Page extract ▸
The soft power of education


Melbourne University

Education has long been accepted as a way of building Australia’s soft power.

When we say soft power, we’re talking about the use of “positive attraction and persuasion to achieve foreign policy objectives” rather than the military and economic might of hard power.

Historically, Australia made international education part of its foreign policy. Picture: Getty Images

And education has “the ability to influence the behaviour or thinking of others through the power of attraction and ideas”.

In the 1950s, Australia made international education part of its foreign policy when, as part of the Colombo Plan, it funded scholarships to bring the future leaders of Asia to study in Australia.

The Australian government saw the benefit of “the body of people in Asian countries which is gradually built up with an intimate knowledge of Australia and, it may be hoped, some affection for this country”.

If we work on this criteria, the Colombo Plan can be considered a real success.

By 1985, the Colombo Plan had brought over 20,000 students to Australia — many of whom went on to work in key positions across Asia, giving Australia a soft power connection.

In Malaysia, alumni include a minister for trade, a chief minister and a renowned architect. A quarter of Mongolia’s current cabinet studied in Australia.

Australia’s Foreign Policy White Paper points to the soft power effects of study in Australia: “Many foreign government and business leaders, including heads of state, ministers and CEOs, have studied in Australia and understand our institutions, values and perspective on the world. This is a significant asset for Australia.”

International education is a significant business: it is now Australia’s third biggest export. Picture: Getty Images

It also outlines the efforts being put into an Australia Global Alumni program to leverage these connections.

But the picture is now more complex for at least four reasons.

A smaller budget

First, Australia is no longer investing sufficiently in funded study to Australia to have large-scale impact.

The Colombo Plan’s successor, the Australia Awards, has become the victim of funding cuts. In 2016, it was reported that around 3500 scholarships, fellowships and short courses were funded.

Four years later, there are only 1982 Australia Awards.

Additionally, research tells us that Australia’s investment in diplomacy, development and trade is now at its lowest level ever.

On top of this, other countries have been investing more. In Laos, for example, Australia offers 30 scholarships, while China offers 1000.

Self-funded student experience

International education is a significant business: it is now Australia’s third biggest export.

The vast majority of international students in Australia are fee-paying (which was true even during the Colombo Plan). In 2019, there were more than 750,000 international students in Australia including 25,000 secondary school students.

The vast majority of international students in Australia are fee-paying. Picture: Getty Images

Whether these students add to Australia’s soft power depends crucially on whether they have a positive experience in Australia.

The worst-case scenario is that they speak mainly to other overseas students, don’t form friendships with Australians and leave having formed few connections or perhaps even negative views about Australia.

Provided information ▸

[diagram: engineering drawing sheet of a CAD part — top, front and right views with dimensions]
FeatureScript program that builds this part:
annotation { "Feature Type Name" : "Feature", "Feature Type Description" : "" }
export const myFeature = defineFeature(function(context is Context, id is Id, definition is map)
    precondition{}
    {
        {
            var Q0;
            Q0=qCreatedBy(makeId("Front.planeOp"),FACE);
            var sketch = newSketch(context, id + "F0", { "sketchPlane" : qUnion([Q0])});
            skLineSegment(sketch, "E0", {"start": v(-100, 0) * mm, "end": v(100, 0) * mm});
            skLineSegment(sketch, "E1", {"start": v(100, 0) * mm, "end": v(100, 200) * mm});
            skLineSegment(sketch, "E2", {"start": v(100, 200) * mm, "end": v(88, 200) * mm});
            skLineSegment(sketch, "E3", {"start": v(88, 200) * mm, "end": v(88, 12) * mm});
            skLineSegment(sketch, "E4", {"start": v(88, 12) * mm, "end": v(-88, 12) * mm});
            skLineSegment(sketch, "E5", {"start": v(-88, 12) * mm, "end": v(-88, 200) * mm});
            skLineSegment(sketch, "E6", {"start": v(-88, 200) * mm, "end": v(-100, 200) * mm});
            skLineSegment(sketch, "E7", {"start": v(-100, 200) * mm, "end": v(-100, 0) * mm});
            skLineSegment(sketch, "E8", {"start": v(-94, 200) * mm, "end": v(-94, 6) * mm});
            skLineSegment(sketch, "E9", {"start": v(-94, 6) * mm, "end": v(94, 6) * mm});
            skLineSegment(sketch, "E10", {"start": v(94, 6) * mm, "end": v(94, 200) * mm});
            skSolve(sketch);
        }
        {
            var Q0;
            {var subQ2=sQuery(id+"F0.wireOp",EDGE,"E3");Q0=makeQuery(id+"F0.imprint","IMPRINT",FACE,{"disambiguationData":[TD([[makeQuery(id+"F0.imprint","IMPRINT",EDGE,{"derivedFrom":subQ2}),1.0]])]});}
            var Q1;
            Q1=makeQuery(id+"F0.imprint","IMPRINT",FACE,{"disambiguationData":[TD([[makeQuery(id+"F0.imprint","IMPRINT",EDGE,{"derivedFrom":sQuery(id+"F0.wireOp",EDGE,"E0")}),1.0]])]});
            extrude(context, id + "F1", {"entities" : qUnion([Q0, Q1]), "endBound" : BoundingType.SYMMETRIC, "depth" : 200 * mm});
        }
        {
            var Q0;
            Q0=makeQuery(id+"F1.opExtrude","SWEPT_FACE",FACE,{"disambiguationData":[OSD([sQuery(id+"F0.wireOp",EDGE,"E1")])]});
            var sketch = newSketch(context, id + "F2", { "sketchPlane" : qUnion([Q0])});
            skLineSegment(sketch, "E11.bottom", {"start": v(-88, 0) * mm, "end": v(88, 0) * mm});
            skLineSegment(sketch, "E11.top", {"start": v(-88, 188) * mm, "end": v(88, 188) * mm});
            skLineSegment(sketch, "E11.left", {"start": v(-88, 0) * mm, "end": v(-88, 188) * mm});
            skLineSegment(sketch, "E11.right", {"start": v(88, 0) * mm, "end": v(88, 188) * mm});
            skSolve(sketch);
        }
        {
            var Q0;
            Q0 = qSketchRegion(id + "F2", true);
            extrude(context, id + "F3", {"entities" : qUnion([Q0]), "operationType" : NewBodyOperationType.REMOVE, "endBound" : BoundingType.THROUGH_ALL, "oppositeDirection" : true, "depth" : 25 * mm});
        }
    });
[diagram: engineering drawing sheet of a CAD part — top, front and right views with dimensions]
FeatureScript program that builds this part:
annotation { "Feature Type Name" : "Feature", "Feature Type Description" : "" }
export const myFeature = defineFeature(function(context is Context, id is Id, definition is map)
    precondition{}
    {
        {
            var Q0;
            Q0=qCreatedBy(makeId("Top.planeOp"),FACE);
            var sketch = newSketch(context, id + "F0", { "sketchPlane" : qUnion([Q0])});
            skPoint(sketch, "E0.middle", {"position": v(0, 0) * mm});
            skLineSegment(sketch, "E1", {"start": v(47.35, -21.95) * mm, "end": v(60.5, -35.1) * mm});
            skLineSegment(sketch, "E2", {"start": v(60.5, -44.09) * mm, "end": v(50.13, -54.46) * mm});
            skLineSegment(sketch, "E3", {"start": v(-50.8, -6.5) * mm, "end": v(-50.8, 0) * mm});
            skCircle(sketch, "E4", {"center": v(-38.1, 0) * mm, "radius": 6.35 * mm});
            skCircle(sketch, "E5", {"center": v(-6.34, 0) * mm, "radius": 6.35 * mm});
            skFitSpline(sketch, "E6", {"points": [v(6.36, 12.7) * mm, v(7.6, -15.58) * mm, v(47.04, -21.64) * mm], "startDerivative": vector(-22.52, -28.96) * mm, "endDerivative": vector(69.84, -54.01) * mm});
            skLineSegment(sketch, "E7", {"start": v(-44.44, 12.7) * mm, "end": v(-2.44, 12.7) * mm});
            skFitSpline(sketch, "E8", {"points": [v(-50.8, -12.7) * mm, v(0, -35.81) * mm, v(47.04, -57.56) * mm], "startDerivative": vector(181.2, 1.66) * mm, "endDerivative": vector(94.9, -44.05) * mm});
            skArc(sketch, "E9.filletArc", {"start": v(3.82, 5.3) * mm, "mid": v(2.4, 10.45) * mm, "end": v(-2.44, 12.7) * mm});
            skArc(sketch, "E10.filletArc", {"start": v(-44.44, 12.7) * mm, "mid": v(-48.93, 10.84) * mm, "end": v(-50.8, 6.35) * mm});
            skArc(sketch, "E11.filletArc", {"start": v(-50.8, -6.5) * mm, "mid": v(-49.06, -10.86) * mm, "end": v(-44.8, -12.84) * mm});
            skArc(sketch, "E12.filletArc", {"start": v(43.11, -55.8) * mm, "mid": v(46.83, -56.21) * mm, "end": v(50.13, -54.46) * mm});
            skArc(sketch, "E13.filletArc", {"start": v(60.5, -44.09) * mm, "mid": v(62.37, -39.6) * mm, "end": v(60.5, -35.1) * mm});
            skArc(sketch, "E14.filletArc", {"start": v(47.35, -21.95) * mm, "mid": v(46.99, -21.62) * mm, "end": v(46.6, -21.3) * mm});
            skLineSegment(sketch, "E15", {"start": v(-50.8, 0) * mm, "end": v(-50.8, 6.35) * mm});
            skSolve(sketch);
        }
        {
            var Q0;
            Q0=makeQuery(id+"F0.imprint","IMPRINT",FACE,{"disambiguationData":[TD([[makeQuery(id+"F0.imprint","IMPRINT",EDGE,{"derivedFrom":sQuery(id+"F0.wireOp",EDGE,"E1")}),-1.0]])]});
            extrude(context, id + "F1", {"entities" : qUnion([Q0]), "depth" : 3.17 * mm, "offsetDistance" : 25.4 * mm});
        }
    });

Stated task 1 ▸ Pull out every line of the records that contains the string "filletArc", treating uppercase and lowercase letters as different.
Stated task 2 ▸ Carry the article on education and soft power forward, picking up after its final sentence.
The article on education and soft power has no connection to the records.

Exercise response 1 ▸
            skArc(sketch, "E9.filletArc", {"start": v(3.82, 5.3) * mm, "mid": v(2.4, 10.45) * mm, "end": v(-2.44, 12.7) * mm});
            skArc(sketch, "E10.filletArc", {"start": v(-44.44, 12.7) * mm, "mid": v(-48.93, 10.84) * mm, "end": v(-50.8, 6.35) * mm});
            skArc(sketch, "E11.filletArc", {"start": v(-50.8, -6.5) * mm, "mid": v(-49.06, -10.86) * mm, "end": v(-44.8, -12.84) * mm});
            skArc(sketch, "E12.filletArc", {"start": v(43.11, -55.8) * mm, "mid": v(46.83, -56.21) * mm, "end": v(50.13, -54.46) * mm});
            skArc(sketch, "E13.filletArc", {"start": v(60.5, -44.09) * mm, "mid": v(62.37, -39.6) * mm, "end": v(60.5, -35.1) * mm});
            skArc(sketch, "E14.filletArc", {"start": v(47.35, -21.95) * mm, "mid": v(46.99, -21.62) * mm, "end": v(46.6, -21.3) * mm});

Exercise response 2 ▸
It’s up to schools and universities to be aware of this and work to ensure students feel welcome and at home during their time in Australia.

Getting Australians into the region

Australia’s old model needs to be updated to take into account the effect of Australia’s new outbound program to take Australian students to the Indo-Pacific, known as the New Colombo Plan.

Launched in 2014 by then Minister for Foreign Affairs Julie Bishop as one of her signature initiatives, the New Colombo Plan aims to get young Australians to study and work in the region, rather than heading to traditional destinations like the US and Europe, as “a rite of passage to benefit us all”.

According to Julie Bishop: “Our country will benefit enormously from having young ambassadors from Australia who have an understanding of and an insight into the region that only comes from living, studying and working there.”

The New Colombo Plan takes Australian students to the Indo-Pacific region. Picture: Shutterstock

The scale of the New Colombo Plan — by the end of last year 60,000 young people had been funded to live and learn in 40 countries — suggest there is likely to be a significant soft power ripple effect.

Having thousands of young people serve as unofficial ambassadors for Australia in the region is likely to have a positive impact, particularly when the New Colombo Plan shows two of the hallmarks of best practice in public diplomacy: genuineness and mutuality.

The global classroom

New technology means that coming to study in Australia isn’t the only way that education can have an effect.

Global organisations like ours are operating a number of intercultural learning programs, aiming to link our classrooms to the world.

The Asia Education Foundation’s school partnership program, Building Relationships through Intercultural Dialogue Growing Engagement or BRIDGE, has been operating for over ten years, establishing more than 500 school partnerships across 21 countries.

Funded by the Australian Government, it fosters these important people-to-people links through establishing relationships between students, teachers and school communities — helping teachers to open their classrooms to the world.

Intercultural learning lets us explore our differences and similarities through empathy and critical discussion.

It’s about relationships where both groups change and respond, forming cultural connections, rather than one-way transmission. It helps build global mindset and intercultural capabilities through learning together in a cross-cultural setting.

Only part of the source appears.